Using microcovids, I evaluate any dancing related scenario as "talking volume: loud", which they assign a x5 risk increase to.
I wonder if your views on this have shifted at all since
Cases have started rising again, even in the northeast
Very promising antivirals on the horizon.
Zvi makes some excellent points in his last piece, which make me more inclined to tough it out.
Also, based on some of the other comments here, and my own intuition, I wonder how you feel about the more naive heuristic that after an evening of contra dancing, everyone who's infected with a given respiratory virus will have passed it on to everyone who's susceptible?
Here's the risk calculator I tend to gravitate towards. It attempts to answer the question "What should be the capacity of a given room over a certain period of time?"
Essentially, everyone either needs to get vaccinated or get covid: there aren't really other options.
I disagree, there is at least one other option, the one you are trying to avoid: get vaccinated AND get covid.
Sorry, what I was trying to say is that there aren't any other options for unvaccinated people who have not yet had covid.
A few weeks ago, before organizing an outdoor contra dance I used microcovid to get an estimate of how risky it was, concluding that it is likely very safe. It's now too cold for outdoor dancing here in Boston, and I'm thinking about how risky indoor dancing would be, with masks and vaccination required. Breaking up the risk the same way as last time, but assuming a longer event and two lines:
[EDIT: this post originally had the scenario described as having a "talking volume" of "silent", but I've switched it to "normal" after discussion in the comments. While there isn't that much talking, the respiratory effect of moderate exercise is probably more similar to "talking" than "silence" or "shouting". I've updated the post below.]
This comes to ~120 microcovids, or ~60% of a cautious risk budget of 200 microcovids/week (1% risk of covid/year). It's about 5x safer than going to a restaurant. Outdoor dancing is still safer than indoor, but only by about 5x. [1] High-capacity air filters or high-turnover ventilation would help, if practical in the venue, lowering the risk to ~24 microcovids. [2]
Other considerations:
How risky is this event compared to what people are generally doing? Bars are open again, and have been for months, as is indoor dining. This sort of event is now fully legal here.
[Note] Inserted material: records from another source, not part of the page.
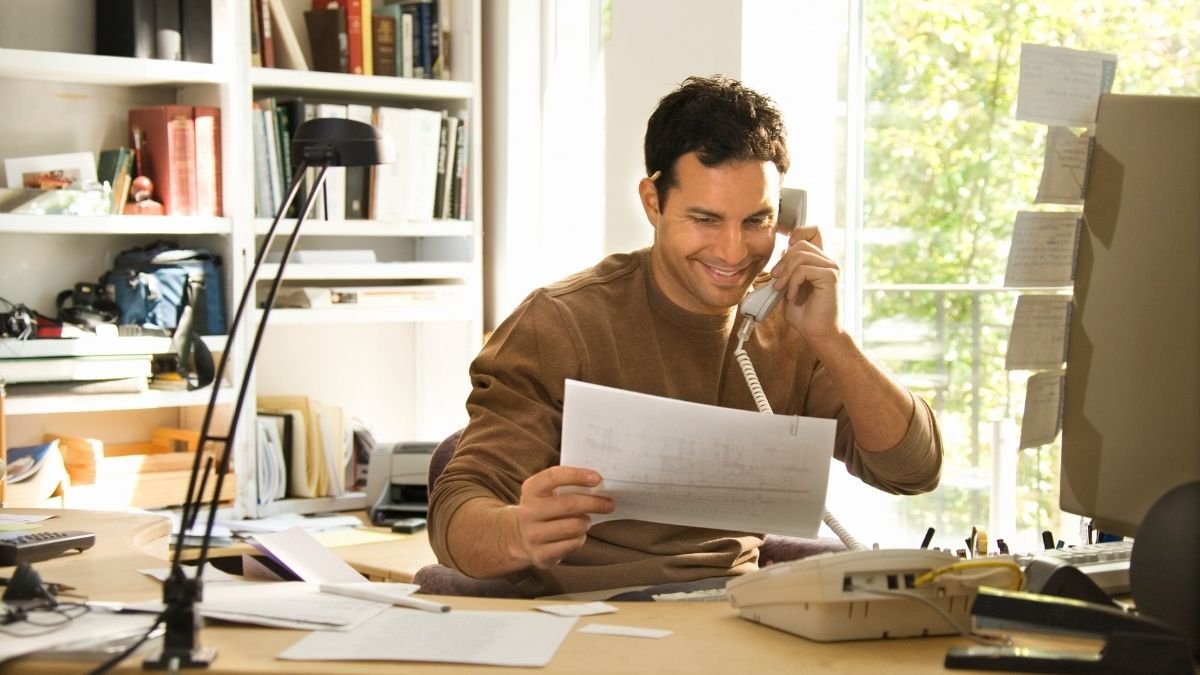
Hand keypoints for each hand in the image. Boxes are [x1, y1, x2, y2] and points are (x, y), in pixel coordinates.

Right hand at [513, 465, 613, 568]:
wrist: (519, 537)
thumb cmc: (543, 509)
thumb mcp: (545, 492)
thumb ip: (567, 485)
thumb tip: (598, 483)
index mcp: (531, 489)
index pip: (554, 477)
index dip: (577, 475)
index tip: (597, 478)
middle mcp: (528, 512)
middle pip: (569, 504)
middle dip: (595, 503)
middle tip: (609, 504)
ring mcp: (533, 535)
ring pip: (574, 526)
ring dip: (586, 522)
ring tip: (586, 521)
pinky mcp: (541, 555)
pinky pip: (572, 544)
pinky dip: (580, 538)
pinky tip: (576, 535)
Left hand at [770, 225, 841, 341]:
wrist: (816, 333)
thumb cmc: (804, 313)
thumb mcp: (788, 287)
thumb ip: (787, 269)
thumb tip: (783, 251)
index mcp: (818, 261)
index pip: (814, 231)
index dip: (799, 232)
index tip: (786, 249)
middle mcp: (827, 261)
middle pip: (800, 244)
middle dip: (782, 262)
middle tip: (776, 281)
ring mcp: (831, 268)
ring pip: (800, 255)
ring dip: (785, 274)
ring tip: (782, 290)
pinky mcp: (830, 277)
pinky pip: (804, 270)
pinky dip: (793, 283)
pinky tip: (792, 296)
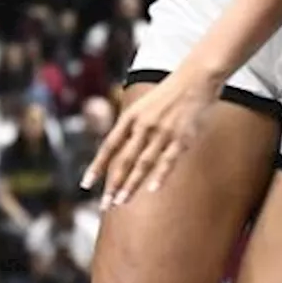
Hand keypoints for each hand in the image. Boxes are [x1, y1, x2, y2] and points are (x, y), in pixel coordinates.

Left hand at [82, 64, 222, 207]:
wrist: (195, 78)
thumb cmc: (166, 95)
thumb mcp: (141, 107)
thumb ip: (129, 128)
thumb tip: (115, 151)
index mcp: (130, 118)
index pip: (109, 146)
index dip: (97, 166)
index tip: (86, 184)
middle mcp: (143, 126)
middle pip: (124, 160)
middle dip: (113, 184)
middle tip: (104, 204)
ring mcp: (163, 132)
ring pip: (143, 163)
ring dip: (131, 184)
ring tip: (121, 201)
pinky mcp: (182, 138)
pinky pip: (168, 160)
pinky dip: (159, 175)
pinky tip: (151, 189)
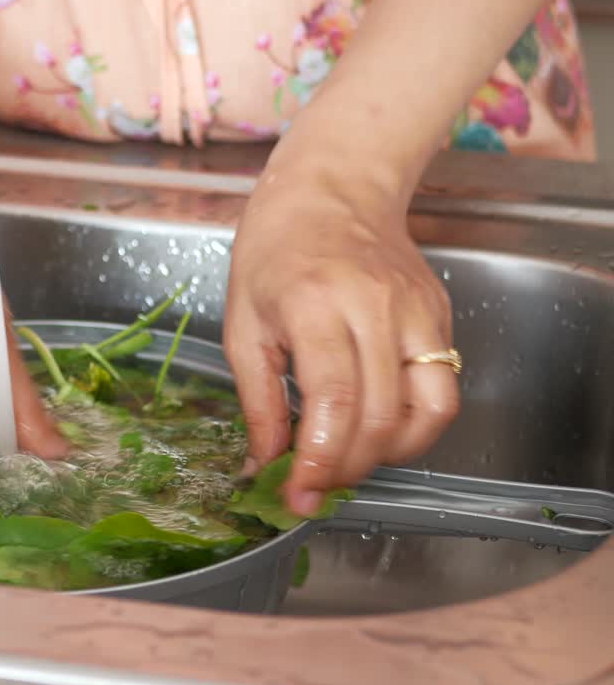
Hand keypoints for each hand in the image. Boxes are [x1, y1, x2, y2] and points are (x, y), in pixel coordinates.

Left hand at [223, 157, 459, 516]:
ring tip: (348, 459)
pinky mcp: (441, 315)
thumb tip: (265, 465)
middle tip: (315, 486)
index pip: (333, 400)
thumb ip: (257, 400)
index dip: (320, 460)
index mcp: (315, 304)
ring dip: (388, 455)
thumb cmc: (275, 252)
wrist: (332, 190)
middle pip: (381, 416)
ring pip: (427, 411)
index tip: (298, 494)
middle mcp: (375, 306)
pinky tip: (376, 427)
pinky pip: (442, 390)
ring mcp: (417, 311)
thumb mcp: (242, 324)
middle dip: (348, 468)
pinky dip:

If we don't think it is currently ok but will be at some point, what would have to change? If the answer is that people who don't want to get vaccinated would have to get vaccinated, I don't think we should be waiting for them.
What is the current goal in limiting transmission? Essentially, everyone either needs to get vaccinated or get covid: there aren't really other options. So it seems to me that the main reasons to be cautious are making sure that we do not overwhelm the medical system, and allowing people who are at much higher than average risk to still meet their basic needs safely. For the latter group of people, it's not clear to me whether a slower or faster pace of infections is better: slower means more activities are possible, while faster means this ends sooner.
I now think it would be ok to resume indoor dancing, with masks and vaccination required. Am I missing anything? Other important considerations?
[1] This is actually a little surprising: in general microcovid models outdoor activity as 20x safer. What's happening here is that most of the risk for their model of the outdoor event came from the person you were currently interacting with 1:1, and they ignore ventilation in estimating how risky that is:
[2] In general, my experience has been that the numbers from microcovid are on the cautious side: they're well sourced, but if you plug in people's actual behavior and compare to actual infection rates, people seem to be getting infected less often than it would predict. Additionally, vaccinated people are less likely to be hospitalized, much less likely to die, and less likely to pass covid on to others.